My first reaction when I understood the full scope of the feminine boy project and the implications of it to Kirk was anger, pure and simple. Actually, I’ve had my own anger buried deep inside ever since I can remember about the therapy, the doctors and UCLA in general. Keep in mind, I was also put into those same therapy rooms with the toys and the one way mirrors. I never understood why, but now I think I can safely assume it was to be a benchmark to which my brother was measured. To know that I was used for that purpose, against my own brother, makes me horribly hurt and angry.
If I were ever able to ask any of these men — George Rekers, Dr. Green or even Dr. Lovass — anything, it would be this: Was there ever any concern or thought given to what the potential effects of this reparative therapy would be on the children themselves, their families and their sibling relationships? Any of their current or further relationships or feelings about themselves? Did they ever think that the risks to these children might be too great to proceed? I would say no.

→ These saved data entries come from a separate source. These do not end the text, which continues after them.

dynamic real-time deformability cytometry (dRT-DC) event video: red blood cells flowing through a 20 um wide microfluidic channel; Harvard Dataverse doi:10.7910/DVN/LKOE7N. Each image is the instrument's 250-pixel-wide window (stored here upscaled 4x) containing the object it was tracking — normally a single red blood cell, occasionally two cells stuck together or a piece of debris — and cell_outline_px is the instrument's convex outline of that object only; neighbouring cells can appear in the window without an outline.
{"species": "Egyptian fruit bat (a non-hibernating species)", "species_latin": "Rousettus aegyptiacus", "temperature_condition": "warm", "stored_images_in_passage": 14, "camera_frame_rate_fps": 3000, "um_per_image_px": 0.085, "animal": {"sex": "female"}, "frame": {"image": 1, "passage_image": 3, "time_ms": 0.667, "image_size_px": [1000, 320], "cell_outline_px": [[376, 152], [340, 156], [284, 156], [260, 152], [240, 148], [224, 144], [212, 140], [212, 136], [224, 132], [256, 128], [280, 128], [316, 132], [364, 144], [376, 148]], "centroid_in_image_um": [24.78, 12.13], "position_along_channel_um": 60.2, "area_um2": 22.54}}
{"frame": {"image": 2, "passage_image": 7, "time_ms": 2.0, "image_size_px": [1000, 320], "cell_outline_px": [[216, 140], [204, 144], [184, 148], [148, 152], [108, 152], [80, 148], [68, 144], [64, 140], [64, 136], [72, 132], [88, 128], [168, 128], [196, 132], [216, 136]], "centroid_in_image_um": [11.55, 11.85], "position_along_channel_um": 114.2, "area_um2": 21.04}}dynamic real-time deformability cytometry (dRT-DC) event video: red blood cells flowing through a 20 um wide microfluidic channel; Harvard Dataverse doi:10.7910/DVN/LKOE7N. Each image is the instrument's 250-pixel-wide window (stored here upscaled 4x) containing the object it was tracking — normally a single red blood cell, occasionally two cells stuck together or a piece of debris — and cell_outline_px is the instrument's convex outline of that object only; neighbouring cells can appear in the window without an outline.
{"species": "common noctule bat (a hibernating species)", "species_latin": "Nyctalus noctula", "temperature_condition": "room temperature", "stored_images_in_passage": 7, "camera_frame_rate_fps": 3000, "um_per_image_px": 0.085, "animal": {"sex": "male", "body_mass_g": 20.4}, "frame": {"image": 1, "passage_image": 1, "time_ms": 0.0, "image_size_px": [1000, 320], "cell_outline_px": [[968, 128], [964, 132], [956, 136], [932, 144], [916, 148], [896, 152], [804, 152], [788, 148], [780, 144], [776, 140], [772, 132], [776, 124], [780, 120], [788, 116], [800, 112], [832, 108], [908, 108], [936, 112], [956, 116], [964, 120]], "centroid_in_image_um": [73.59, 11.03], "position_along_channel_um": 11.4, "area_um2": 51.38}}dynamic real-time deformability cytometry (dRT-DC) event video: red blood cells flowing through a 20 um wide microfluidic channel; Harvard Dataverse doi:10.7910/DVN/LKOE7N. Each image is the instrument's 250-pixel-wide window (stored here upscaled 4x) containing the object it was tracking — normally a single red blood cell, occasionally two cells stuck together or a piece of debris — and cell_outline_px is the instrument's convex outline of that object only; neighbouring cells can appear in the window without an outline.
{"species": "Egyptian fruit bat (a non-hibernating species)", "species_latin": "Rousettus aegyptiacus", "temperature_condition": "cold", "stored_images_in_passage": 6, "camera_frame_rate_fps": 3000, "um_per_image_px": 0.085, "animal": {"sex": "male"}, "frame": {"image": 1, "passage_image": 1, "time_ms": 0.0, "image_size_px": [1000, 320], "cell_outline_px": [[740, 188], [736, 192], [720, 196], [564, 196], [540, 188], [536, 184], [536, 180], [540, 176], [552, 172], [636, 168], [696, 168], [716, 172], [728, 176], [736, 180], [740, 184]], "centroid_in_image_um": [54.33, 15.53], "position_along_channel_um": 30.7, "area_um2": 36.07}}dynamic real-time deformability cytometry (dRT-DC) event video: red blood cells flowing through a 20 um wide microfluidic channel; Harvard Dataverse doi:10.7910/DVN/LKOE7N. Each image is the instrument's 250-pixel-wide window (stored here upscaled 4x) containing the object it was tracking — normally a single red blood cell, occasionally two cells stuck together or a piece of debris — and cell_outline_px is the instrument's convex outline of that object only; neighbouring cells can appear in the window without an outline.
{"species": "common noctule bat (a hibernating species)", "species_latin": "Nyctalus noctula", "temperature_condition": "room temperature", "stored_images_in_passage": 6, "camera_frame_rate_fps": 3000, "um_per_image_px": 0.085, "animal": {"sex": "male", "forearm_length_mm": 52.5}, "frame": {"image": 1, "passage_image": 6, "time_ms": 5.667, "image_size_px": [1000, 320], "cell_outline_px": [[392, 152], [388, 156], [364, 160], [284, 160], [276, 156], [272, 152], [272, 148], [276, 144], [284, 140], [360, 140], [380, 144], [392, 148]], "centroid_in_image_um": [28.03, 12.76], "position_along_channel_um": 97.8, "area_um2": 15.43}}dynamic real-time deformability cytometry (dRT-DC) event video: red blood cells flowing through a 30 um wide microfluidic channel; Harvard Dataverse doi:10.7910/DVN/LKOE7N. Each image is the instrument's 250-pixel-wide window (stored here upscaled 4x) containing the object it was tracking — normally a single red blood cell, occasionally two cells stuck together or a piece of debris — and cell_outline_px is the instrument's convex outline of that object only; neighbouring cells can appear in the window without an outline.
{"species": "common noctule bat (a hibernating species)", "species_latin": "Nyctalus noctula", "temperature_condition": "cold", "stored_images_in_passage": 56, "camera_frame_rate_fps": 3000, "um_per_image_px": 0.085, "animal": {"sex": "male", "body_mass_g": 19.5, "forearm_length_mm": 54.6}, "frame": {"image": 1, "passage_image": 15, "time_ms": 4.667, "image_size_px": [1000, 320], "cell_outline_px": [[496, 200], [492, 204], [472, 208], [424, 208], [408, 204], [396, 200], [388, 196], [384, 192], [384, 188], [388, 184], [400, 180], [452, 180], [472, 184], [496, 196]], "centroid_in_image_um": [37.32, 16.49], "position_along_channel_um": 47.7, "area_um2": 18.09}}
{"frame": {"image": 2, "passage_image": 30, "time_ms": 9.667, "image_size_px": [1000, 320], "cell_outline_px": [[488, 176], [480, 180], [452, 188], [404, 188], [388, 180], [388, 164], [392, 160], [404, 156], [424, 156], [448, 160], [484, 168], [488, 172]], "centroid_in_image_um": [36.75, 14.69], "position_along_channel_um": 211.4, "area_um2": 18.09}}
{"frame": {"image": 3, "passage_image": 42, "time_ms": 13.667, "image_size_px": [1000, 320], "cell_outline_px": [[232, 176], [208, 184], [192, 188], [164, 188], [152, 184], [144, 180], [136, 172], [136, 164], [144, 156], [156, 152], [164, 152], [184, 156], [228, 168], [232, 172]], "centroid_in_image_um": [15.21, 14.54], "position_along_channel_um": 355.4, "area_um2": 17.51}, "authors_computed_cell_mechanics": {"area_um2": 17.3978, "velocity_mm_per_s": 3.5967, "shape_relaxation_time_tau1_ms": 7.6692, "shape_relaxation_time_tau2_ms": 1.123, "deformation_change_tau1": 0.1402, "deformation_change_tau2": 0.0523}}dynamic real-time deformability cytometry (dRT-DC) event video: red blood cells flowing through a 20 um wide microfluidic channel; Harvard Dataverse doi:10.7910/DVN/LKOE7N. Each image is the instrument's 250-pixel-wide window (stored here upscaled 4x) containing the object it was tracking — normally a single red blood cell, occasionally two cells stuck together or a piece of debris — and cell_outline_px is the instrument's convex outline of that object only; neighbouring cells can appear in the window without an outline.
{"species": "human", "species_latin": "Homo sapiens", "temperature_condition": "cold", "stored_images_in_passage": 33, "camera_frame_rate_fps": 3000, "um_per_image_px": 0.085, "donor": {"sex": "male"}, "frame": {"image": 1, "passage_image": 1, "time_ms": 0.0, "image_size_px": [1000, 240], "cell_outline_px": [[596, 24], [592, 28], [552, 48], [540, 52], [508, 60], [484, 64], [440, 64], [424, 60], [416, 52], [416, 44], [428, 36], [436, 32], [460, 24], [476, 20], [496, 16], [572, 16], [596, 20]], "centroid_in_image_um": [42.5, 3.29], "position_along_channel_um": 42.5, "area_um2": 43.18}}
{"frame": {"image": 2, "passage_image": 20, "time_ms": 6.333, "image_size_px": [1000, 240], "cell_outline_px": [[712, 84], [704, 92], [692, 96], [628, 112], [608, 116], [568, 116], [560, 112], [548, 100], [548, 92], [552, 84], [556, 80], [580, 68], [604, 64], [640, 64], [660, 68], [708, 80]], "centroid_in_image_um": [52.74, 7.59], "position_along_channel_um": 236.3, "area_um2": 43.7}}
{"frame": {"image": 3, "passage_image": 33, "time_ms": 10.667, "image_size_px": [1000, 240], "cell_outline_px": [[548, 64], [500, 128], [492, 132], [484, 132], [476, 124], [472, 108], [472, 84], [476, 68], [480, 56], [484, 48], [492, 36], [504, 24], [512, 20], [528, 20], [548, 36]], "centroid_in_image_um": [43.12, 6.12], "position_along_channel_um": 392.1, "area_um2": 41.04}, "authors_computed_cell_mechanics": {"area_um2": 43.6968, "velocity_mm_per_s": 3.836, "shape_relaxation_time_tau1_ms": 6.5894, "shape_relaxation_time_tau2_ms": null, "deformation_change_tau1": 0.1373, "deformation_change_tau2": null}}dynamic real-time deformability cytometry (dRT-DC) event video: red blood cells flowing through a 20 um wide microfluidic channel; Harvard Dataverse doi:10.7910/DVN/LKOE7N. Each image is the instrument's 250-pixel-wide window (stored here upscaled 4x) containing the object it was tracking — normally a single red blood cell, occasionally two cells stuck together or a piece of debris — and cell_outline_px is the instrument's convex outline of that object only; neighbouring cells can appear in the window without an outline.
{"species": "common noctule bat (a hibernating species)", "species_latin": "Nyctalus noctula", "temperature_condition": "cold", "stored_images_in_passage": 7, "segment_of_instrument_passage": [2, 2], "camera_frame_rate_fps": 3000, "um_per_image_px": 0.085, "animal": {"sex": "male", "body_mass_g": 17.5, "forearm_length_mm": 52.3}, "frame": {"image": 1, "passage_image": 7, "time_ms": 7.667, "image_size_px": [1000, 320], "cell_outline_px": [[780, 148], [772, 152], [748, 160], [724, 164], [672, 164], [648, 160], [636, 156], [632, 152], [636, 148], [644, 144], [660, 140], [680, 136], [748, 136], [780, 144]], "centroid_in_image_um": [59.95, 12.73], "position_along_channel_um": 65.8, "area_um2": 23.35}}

My brother Kirk was completely destroyed as a child and never recovered from it, and honestly, our entire family was too. I know who we were as a family before this “therapy” started, and who we became during it and after, and I think it’s safe to say we became living shells of our former selves. I always knew that, I just didn’t understand why. In the end, Kirk still believed everything this therapy taught him, that he was flawed, that he needed to change everything about himself, and that he was undeserving of unconditional love. So he chose to put a stop to it not by changing the way he saw himself, but by giving up, giving in and taking his own life. I pray that by coming forward with his story, with our story, that people of all walks will see the consequences of reparative therapy. Even more importantly, it is my hope that those who twist religion to torture and destroy children and adults with this type of “therapy” will understand that before anything else, we are called to love one another.
We will never know what great things Kirk might have done, or what he truly could have become. Without a doubt, I believe that this therapy and these men are to blame.